Would you restate the listing word for word, with the images omitted?
● ● ●
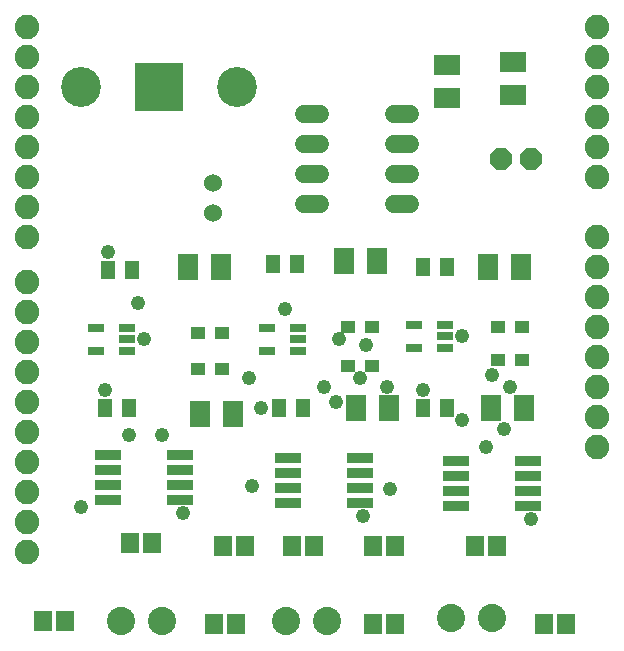
<source format=gts>
G75*
%MOIN*%
%OFA0B0*%
%FSLAX24Y24*%
%IPPOS*%
%LPD*%
%AMOC8*
5,1,8,0,0,1.08239X$1,22.5*
%
%ADD10OC8,0.0740*%
%ADD11C,0.0600*%
%ADD12C,0.0820*%
%ADD13C,0.0600*%
%ADD14R,0.0867X0.0710*%
%ADD15R,0.1640X0.1640*%
%ADD16C,0.1330*%
%ADD17R,0.0552X0.0297*%
%ADD18R,0.0880X0.0340*%
%ADD19C,0.0940*%
%ADD20R,0.0592X0.0671*%
%ADD21R,0.0710X0.0867*%
%ADD22R,0.0474X0.0395*%
%ADD23R,0.0513X0.0631*%
%ADD24C,0.0480*%
D10*
X017680Y023352D03*
X018680Y023352D03*
D11*
X014640Y022852D02*
X014120Y022852D01*
X014120Y021852D02*
X014640Y021852D01*
X014640Y023852D02*
X014120Y023852D01*
X014120Y024852D02*
X014640Y024852D01*
X011640Y024852D02*
X011120Y024852D01*
X011120Y023852D02*
X011640Y023852D01*
X011640Y022852D02*
X011120Y022852D01*
X011120Y021852D02*
X011640Y021852D01*
D12*
X020880Y022752D03*
X020880Y023752D03*
X020880Y024752D03*
X020880Y025752D03*
X020880Y026752D03*
X020880Y027752D03*
X020880Y020752D03*
X020880Y019752D03*
X020880Y018752D03*
X020880Y017752D03*
X020880Y016752D03*
X020880Y015752D03*
X020880Y014752D03*
X020880Y013752D03*
X001880Y013252D03*
X001880Y012252D03*
X001880Y011252D03*
X001880Y010252D03*
X001880Y014252D03*
X001880Y015252D03*
X001880Y016252D03*
X001880Y017252D03*
X001880Y018252D03*
X001880Y019252D03*
X001880Y020752D03*
X001880Y021752D03*
X001880Y022752D03*
X001880Y023752D03*
X001880Y024752D03*
X001880Y025752D03*
X001880Y026752D03*
X001880Y027752D03*
D13*
X008080Y022552D03*
X008080Y021552D03*
D14*
X015880Y025401D03*
X015880Y026504D03*
X018080Y026604D03*
X018080Y025501D03*
D15*
X006280Y025752D03*
D16*
X003680Y025752D03*
X008880Y025752D03*
D17*
X009868Y017726D03*
X009868Y016978D03*
X010892Y016978D03*
X010892Y017352D03*
X010892Y017726D03*
X014768Y017826D03*
X014768Y017078D03*
X015792Y017078D03*
X015792Y017452D03*
X015792Y017826D03*
X005192Y017726D03*
X005192Y017352D03*
X005192Y016978D03*
X004168Y016978D03*
X004168Y017726D03*
D18*
X004570Y013502D03*
X004570Y013002D03*
X004570Y012502D03*
X004570Y012002D03*
X006990Y012002D03*
X006990Y012502D03*
X006990Y013002D03*
X006990Y013502D03*
X010570Y013402D03*
X010570Y012902D03*
X010570Y012402D03*
X010570Y011902D03*
X012990Y011902D03*
X012990Y012402D03*
X012990Y012902D03*
X012990Y013402D03*
X016170Y013302D03*
X016170Y012802D03*
X016170Y012302D03*
X016170Y011802D03*
X018590Y011802D03*
X018590Y012302D03*
X018590Y012802D03*
X018590Y013302D03*
D19*
X017389Y008052D03*
X016011Y008052D03*
X011889Y007952D03*
X010511Y007952D03*
X006389Y007952D03*
X005011Y007952D03*
D20*
X002406Y007952D03*
X003154Y007952D03*
X005306Y010552D03*
X006054Y010552D03*
X008106Y007852D03*
X008854Y007852D03*
X009154Y010452D03*
X008406Y010452D03*
X010706Y010452D03*
X011454Y010452D03*
X013406Y010452D03*
X014154Y010452D03*
X014154Y007852D03*
X013406Y007852D03*
X016806Y010452D03*
X017554Y010452D03*
X019106Y007852D03*
X019854Y007852D03*
D21*
X018431Y015052D03*
X017329Y015052D03*
X013931Y015052D03*
X012829Y015052D03*
X012429Y019952D03*
X013531Y019952D03*
X017229Y019752D03*
X018331Y019752D03*
X008731Y014852D03*
X007629Y014852D03*
X007229Y019752D03*
X008331Y019752D03*
D22*
X008374Y017552D03*
X007586Y017552D03*
X007586Y016352D03*
X008374Y016352D03*
X012586Y016452D03*
X013374Y016452D03*
X013374Y017752D03*
X012586Y017752D03*
X017586Y017752D03*
X018374Y017752D03*
X018374Y016652D03*
X017586Y016652D03*
D23*
X015874Y015052D03*
X015086Y015052D03*
X015086Y019752D03*
X015874Y019752D03*
X011074Y015052D03*
X010286Y015052D03*
X010086Y019852D03*
X010874Y019852D03*
X005374Y019652D03*
X004586Y019652D03*
X004486Y015052D03*
X005274Y015052D03*
D24*
X005280Y014152D03*
X006380Y014152D03*
X004480Y015652D03*
X005780Y017352D03*
X005580Y018552D03*
X004580Y020252D03*
X009280Y016052D03*
X009680Y015052D03*
X009380Y012452D03*
X007080Y011552D03*
X003680Y011752D03*
X010480Y018352D03*
X012280Y017352D03*
X013180Y017152D03*
X012980Y016052D03*
X013880Y015752D03*
X015080Y015652D03*
X016380Y014652D03*
X017180Y013752D03*
X017780Y014352D03*
X017980Y015752D03*
X017380Y016152D03*
X016380Y017452D03*
X013980Y012352D03*
X013080Y011452D03*
X012180Y015252D03*
X011780Y015752D03*
X018680Y011352D03*
M02*

</source>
● ● ●
▸ **Output for this exercise**:
<source format=gts>
G75*
%MOIN*%
%OFA0B0*%
%FSLAX24Y24*%
%IPPOS*%
%LPD*%
%AMOC8*
5,1,8,0,0,1.08239X$1,22.5*
%
%ADD10OC8,0.0740*%
%ADD11C,0.0600*%
%ADD12C,0.0820*%
%ADD13C,0.0600*%
%ADD14R,0.0867X0.0710*%
%ADD15R,0.1640X0.1640*%
%ADD16C,0.1330*%
%ADD17R,0.0552X0.0297*%
%ADD18R,0.0880X0.0340*%
%ADD19C,0.0940*%
%ADD20R,0.0592X0.0671*%
%ADD21R,0.0710X0.0867*%
%ADD22R,0.0474X0.0395*%
%ADD23R,0.0513X0.0631*%
%ADD24C,0.0480*%
D10*
X017680Y023352D03*
X018680Y023352D03*
D11*
X014640Y022852D02*
X014120Y022852D01*
X014120Y021852D02*
X014640Y021852D01*
X014640Y023852D02*
X014120Y023852D01*
X014120Y024852D02*
X014640Y024852D01*
X011640Y024852D02*
X011120Y024852D01*
X011120Y023852D02*
X011640Y023852D01*
X011640Y022852D02*
X011120Y022852D01*
X011120Y021852D02*
X011640Y021852D01*
D12*
X020880Y022752D03*
X020880Y023752D03*
X020880Y024752D03*
X020880Y025752D03*
X020880Y026752D03*
X020880Y027752D03*
X020880Y020752D03*
X020880Y019752D03*
X020880Y018752D03*
X020880Y017752D03*
X020880Y016752D03*
X020880Y015752D03*
X020880Y014752D03*
X020880Y013752D03*
X001880Y013252D03*
X001880Y012252D03*
X001880Y011252D03*
X001880Y010252D03*
X001880Y014252D03*
X001880Y015252D03*
X001880Y016252D03*
X001880Y017252D03*
X001880Y018252D03*
X001880Y019252D03*
X001880Y020752D03*
X001880Y021752D03*
X001880Y022752D03*
X001880Y023752D03*
X001880Y024752D03*
X001880Y025752D03*
X001880Y026752D03*
X001880Y027752D03*
D13*
X008080Y022552D03*
X008080Y021552D03*
D14*
X015880Y025401D03*
X015880Y026504D03*
X018080Y026604D03*
X018080Y025501D03*
D15*
X006280Y025752D03*
D16*
X003680Y025752D03*
X008880Y025752D03*
D17*
X009868Y017726D03*
X009868Y016978D03*
X010892Y016978D03*
X010892Y017352D03*
X010892Y017726D03*
X014768Y017826D03*
X014768Y017078D03*
X015792Y017078D03*
X015792Y017452D03*
X015792Y017826D03*
X005192Y017726D03*
X005192Y017352D03*
X005192Y016978D03*
X004168Y016978D03*
X004168Y017726D03*
D18*
X004570Y013502D03*
X004570Y013002D03*
X004570Y012502D03*
X004570Y012002D03*
X006990Y012002D03*
X006990Y012502D03*
X006990Y013002D03*
X006990Y013502D03*
X010570Y013402D03*
X010570Y012902D03*
X010570Y012402D03*
X010570Y011902D03*
X012990Y011902D03*
X012990Y012402D03*
X012990Y012902D03*
X012990Y013402D03*
X016170Y013302D03*
X016170Y012802D03*
X016170Y012302D03*
X016170Y011802D03*
X018590Y011802D03*
X018590Y012302D03*
X018590Y012802D03*
X018590Y013302D03*
D19*
X017389Y008052D03*
X016011Y008052D03*
X011889Y007952D03*
X010511Y007952D03*
X006389Y007952D03*
X005011Y007952D03*
D20*
X002406Y007952D03*
X003154Y007952D03*
X005306Y010552D03*
X006054Y010552D03*
X008106Y007852D03*
X008854Y007852D03*
X009154Y010452D03*
X008406Y010452D03*
X010706Y010452D03*
X011454Y010452D03*
X013406Y010452D03*
X014154Y010452D03*
X014154Y007852D03*
X013406Y007852D03*
X016806Y010452D03*
X017554Y010452D03*
X019106Y007852D03*
X019854Y007852D03*
D21*
X018431Y015052D03*
X017329Y015052D03*
X013931Y015052D03*
X012829Y015052D03*
X012429Y019952D03*
X013531Y019952D03*
X017229Y019752D03*
X018331Y019752D03*
X008731Y014852D03*
X007629Y014852D03*
X007229Y019752D03*
X008331Y019752D03*
D22*
X008374Y017552D03*
X007586Y017552D03*
X007586Y016352D03*
X008374Y016352D03*
X012586Y016452D03*
X013374Y016452D03*
X013374Y017752D03*
X012586Y017752D03*
X017586Y017752D03*
X018374Y017752D03*
X018374Y016652D03*
X017586Y016652D03*
D23*
X015874Y015052D03*
X015086Y015052D03*
X015086Y019752D03*
X015874Y019752D03*
X011074Y015052D03*
X010286Y015052D03*
X010086Y019852D03*
X010874Y019852D03*
X005374Y019652D03*
X004586Y019652D03*
X004486Y015052D03*
X005274Y015052D03*
D24*
X005280Y014152D03*
X006380Y014152D03*
X004480Y015652D03*
X005780Y017352D03*
X005580Y018552D03*
X004580Y020252D03*
X009280Y016052D03*
X009680Y015052D03*
X009380Y012452D03*
X007080Y011552D03*
X003680Y011752D03*
X010480Y018352D03*
X012280Y017352D03*
X013180Y017152D03*
X012980Y016052D03*
X013880Y015752D03*
X015080Y015652D03*
X016380Y014652D03*
X017180Y013752D03*
X017780Y014352D03*
X017980Y015752D03*
X017380Y016152D03*
X016380Y017452D03*
X013980Y012352D03*
X013080Y011452D03*
X012180Y015252D03*
X011780Y015752D03*
X018680Y011352D03*
M02*

</source>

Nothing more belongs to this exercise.